A division ring (sometimes also associative division ring) is a set ${\displaystyle D}$, equipped with the following:

• An (infix) binary operation ${\displaystyle +}$, called addition.
• An (infix) binary operation ${\displaystyle *}$, called multiplication.
• Two distinct constants ${\displaystyle 0,1\in D}$, called zero and one respectively.
• A unary operation denoted by the prefix symbol ${\displaystyle -}$ (Called the negative or additive inverse).
• A map ${\displaystyle {}^{-1}:D\setminus \{0\}\to D\setminus \{0\}}$

such that the following compatibility condition holds:

• ${\displaystyle D}$ forms an abelian group with group operation ${\displaystyle +}$, identity element ${\displaystyle 0}$, and inverse operation ${\displaystyle -}$.
• ${\displaystyle *}$ is an associative binary operation on ${\displaystyle D}$.
• ${\displaystyle D\setminus \{0\}}$ forms a group with group operation ${\displaystyle *}$, identity element ${\displaystyle 1}$, and inverse operation ${\displaystyle {}^{-1}}$. This group is called the multiplicative group and is denoted ${\displaystyle D^{\times }}$.
• We have left and right distributivity laws: ${\displaystyle a*(b+c)=(a*b)+(a*c)}$ and ${\displaystyle (a+b)*c=(a*c)+(b*c)}$ for all ${\displaystyle a,b,c\in D}$.

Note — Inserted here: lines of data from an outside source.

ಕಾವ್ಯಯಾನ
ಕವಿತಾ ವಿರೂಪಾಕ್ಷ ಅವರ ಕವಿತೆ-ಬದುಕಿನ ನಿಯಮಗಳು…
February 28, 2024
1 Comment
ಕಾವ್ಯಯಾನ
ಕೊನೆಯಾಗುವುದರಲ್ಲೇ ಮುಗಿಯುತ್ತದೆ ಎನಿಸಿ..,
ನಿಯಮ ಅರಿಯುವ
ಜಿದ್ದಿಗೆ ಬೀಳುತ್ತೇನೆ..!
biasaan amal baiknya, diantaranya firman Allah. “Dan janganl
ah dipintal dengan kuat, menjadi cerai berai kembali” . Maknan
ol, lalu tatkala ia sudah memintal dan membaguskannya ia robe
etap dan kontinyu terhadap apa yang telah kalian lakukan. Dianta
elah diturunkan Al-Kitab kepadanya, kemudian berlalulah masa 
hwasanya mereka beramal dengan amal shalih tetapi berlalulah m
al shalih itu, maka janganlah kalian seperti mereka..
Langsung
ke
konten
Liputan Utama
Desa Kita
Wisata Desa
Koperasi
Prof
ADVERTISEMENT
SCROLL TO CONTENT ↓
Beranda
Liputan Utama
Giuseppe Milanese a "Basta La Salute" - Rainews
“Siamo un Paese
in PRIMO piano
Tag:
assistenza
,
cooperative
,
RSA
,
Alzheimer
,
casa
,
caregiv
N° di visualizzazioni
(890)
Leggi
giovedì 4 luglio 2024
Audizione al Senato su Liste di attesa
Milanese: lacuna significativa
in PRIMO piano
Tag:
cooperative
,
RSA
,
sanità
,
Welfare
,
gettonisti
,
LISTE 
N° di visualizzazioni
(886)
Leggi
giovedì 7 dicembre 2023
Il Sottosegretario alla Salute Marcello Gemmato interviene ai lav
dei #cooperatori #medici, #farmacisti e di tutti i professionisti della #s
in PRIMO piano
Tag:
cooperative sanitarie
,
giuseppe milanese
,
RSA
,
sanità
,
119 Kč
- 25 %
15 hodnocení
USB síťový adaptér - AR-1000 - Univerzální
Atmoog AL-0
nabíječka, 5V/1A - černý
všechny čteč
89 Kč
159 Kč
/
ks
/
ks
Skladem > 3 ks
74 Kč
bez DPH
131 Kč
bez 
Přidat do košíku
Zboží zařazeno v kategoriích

A division ring is thus like a field except that we drop the condition of commutativity of multiplication.

The term division ring is sometimes used for the more general notion of a (possibly) nonassociative division ring. Two special cases worth mentioning are power-associative division rings and alternative division rings.